▶ The input
★ ★ ★

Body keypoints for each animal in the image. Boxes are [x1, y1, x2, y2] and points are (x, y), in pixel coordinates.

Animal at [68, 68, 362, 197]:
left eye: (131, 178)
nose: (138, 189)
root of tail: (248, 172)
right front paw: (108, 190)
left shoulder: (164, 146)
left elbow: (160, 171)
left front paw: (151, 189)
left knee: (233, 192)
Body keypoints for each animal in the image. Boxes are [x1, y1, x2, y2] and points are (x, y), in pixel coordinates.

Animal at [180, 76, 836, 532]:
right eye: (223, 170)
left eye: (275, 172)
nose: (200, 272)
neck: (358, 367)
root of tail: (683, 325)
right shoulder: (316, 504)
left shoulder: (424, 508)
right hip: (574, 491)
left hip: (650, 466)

★ ★ ★

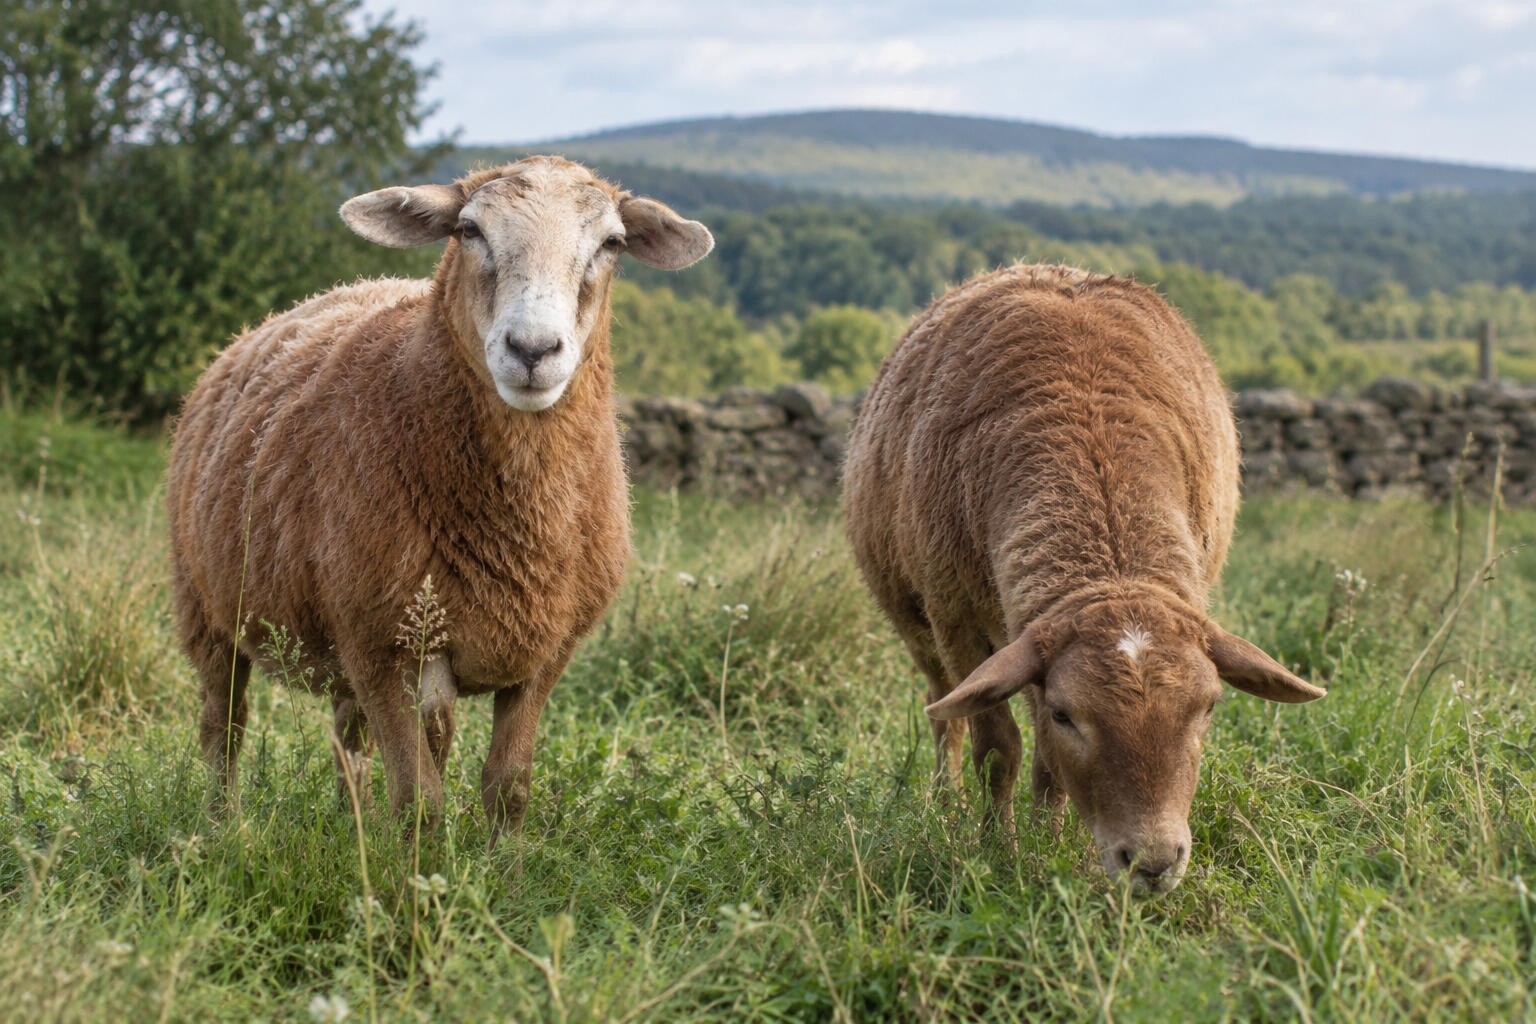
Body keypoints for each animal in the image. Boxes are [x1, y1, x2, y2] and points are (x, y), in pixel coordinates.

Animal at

★ ★ ★

▶ Required action
Only the lines that hold the word "left" are wanted; each should be pulled from the records.

▶ Expected answer
left eye: (131, 178)
left shoulder: (164, 146)
left elbow: (160, 171)
left front paw: (151, 189)
left knee: (233, 192)
left eye: (275, 172)
left shoulder: (424, 508)
left hip: (650, 466)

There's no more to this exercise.